Implementations and Tools
Widely used libraries and frameworks include open-source projects from GitHub contributors, toolkits such as ECJ associated with George Mason University, DEAP developed by contributors connected to Université Libre de Bruxelles, and commercial software integrated into products from MathWorks and Wolfram Research. Benchmark suites and repositories maintained by University of Sheffield and Benchmarking Working Groups are used alongside workflow platforms like Apache Spark and cloud services from Amazon Web Services and Google Cloud Platform.

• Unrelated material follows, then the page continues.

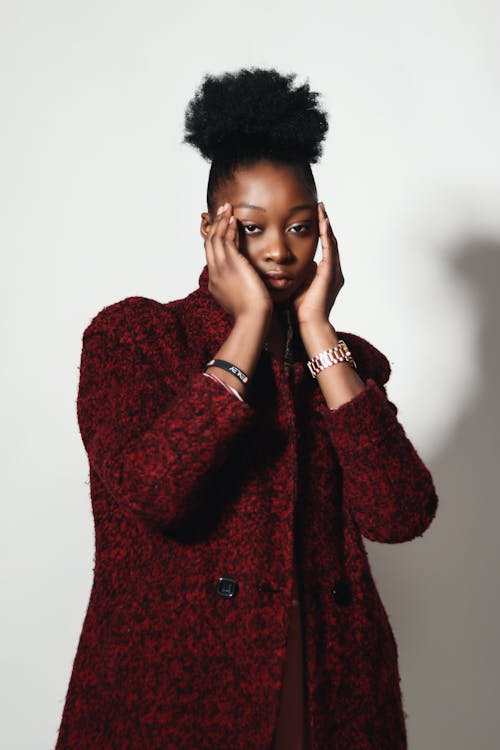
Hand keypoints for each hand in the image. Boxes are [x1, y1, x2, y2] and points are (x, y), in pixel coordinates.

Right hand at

Implementation practices leverage reproducibility initiatives championed at NeurIPS and ICML conferences and standards from IEEE.
History and Development
Roots trace to early cybernetics and adaptive machines studied by Alan Turing and Norbert Wiener in the mid-20th century, with formal evolutionary search frameworks developed in the 1950s–1970s by researchers including Holland, Rechenberg, and Schwefel. The field matured through influential books by John Holland and Kenneth De Jong, the rise of John Koza's genetic programming in the 1990s, and consolidation in conferences like GECCO and PPSN where communities at University of Illinois and University of Birmingham cross-pollinated ideas. Funding from agencies such as NSF and projects at DARPA spurred industrial uptake, while integration with machine learning in the 21st century connected the field to work at DeepMind and academic centers worldwide.